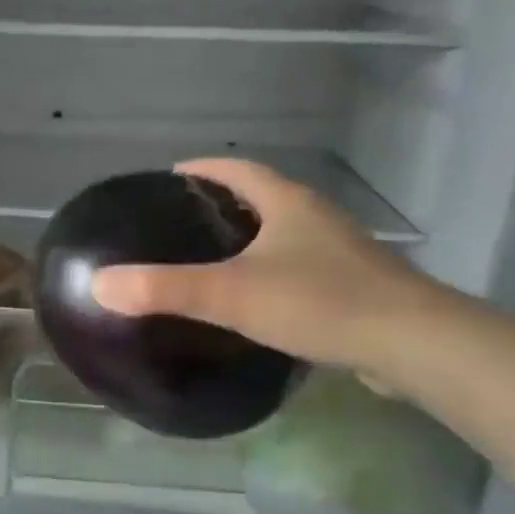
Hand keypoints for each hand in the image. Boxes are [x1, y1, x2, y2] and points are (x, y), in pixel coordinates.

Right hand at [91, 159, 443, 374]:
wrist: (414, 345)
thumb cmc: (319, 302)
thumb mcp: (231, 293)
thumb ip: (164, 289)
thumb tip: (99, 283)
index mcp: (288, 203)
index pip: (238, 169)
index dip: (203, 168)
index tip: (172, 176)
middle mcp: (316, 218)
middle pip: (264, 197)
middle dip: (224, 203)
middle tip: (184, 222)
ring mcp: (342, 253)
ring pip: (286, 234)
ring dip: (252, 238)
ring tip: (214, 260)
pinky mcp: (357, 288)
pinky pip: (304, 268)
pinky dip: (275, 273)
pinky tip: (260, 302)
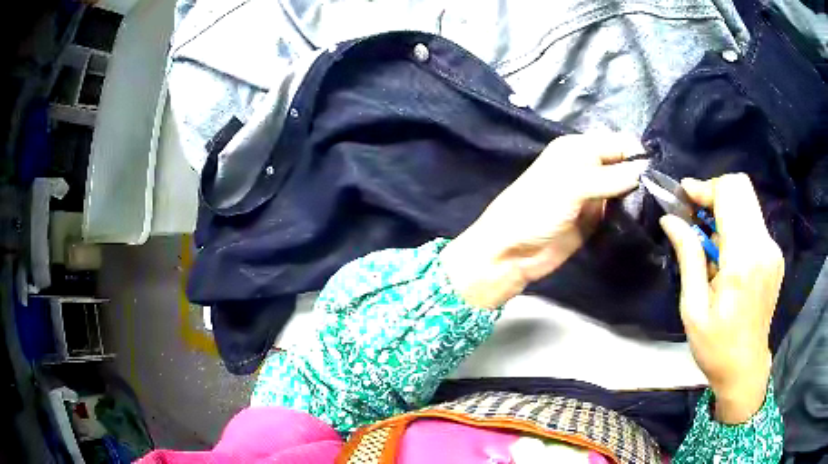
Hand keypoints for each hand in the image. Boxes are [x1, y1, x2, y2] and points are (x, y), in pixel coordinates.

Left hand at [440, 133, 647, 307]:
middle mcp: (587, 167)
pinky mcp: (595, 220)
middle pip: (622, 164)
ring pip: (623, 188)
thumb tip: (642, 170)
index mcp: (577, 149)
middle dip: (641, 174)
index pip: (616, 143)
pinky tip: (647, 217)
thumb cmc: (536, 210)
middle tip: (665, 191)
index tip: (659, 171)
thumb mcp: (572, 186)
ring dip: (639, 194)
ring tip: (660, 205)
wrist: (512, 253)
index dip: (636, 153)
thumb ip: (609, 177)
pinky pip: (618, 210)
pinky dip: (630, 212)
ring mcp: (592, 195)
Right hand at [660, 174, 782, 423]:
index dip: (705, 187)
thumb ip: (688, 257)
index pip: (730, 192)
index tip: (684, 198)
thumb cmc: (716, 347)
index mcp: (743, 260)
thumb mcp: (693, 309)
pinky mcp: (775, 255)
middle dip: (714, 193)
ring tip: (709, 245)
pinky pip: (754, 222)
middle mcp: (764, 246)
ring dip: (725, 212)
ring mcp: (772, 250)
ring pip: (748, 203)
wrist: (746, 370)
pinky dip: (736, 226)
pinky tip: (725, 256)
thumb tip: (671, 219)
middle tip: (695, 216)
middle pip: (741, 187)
════════════════════
Exercise prompt
The whole of the data above needs retyping exactly, with pictures omitted.

Answer to this exercise
Hand keypoints for each hand in the image. Boxes are [x1, y1, x2, y2] and points are (x, y), in pixel coordinates.

Right hand at [91, 159, 443, 374]:
wrist: (414, 345)
thumb cmc: (319, 302)
thumb mcp: (231, 293)
thumb ip: (164, 289)
thumb tip: (99, 283)
index mcp: (288, 203)
index pip: (238, 169)
index dip: (203, 168)
index tip: (172, 176)
middle mcp: (316, 218)
middle pip: (264, 197)
middle dip: (224, 203)
middle tip: (184, 222)
ring mcp: (342, 253)
ring pip: (286, 234)
ring dip: (252, 238)
ring tip: (214, 260)
pinky mcp: (357, 288)
pinky pip: (304, 268)
pinky dip: (275, 273)
pinky tip: (260, 302)
Hand keypoints for each hand in the image. Boxes are [x1, y1, x2, y2] and points are (x, y), in pixel coordinates.

Left hand at [440, 133, 647, 307]:
middle mcp: (587, 167)
pinky mcp: (595, 220)
middle pip: (622, 164)
ring pip: (623, 188)
thumb tip: (642, 170)
index mcp: (577, 149)
middle dip: (641, 174)
index pip: (616, 143)
pinky tip: (647, 217)
thumb cmc: (536, 210)
middle tip: (665, 191)
index tip: (659, 171)
thumb mcp: (572, 186)
ring dip: (639, 194)
ring tip: (660, 205)
wrist: (512, 253)
index dip: (636, 153)
thumb ip: (609, 177)
pinky pip: (618, 210)
pinky dip: (630, 212)
ring mcp: (592, 195)
Right hand at [660, 174, 782, 423]:
index dip: (705, 187)
thumb ip: (688, 257)
index pip: (730, 192)
index tip: (684, 198)
thumb cmc: (716, 347)
index mcp: (743, 260)
thumb mcp: (693, 309)
pinky mcp: (775, 255)
middle dip: (714, 193)
ring tip: (709, 245)
pinky pip: (754, 222)
middle mcp: (764, 246)
ring dip: (725, 212)
ring mcp: (772, 250)
ring pip: (748, 203)
wrist: (746, 370)
pinky dip: (736, 226)
pinky tip: (725, 256)
thumb tip: (671, 219)
middle tip: (695, 216)
middle pip: (741, 187)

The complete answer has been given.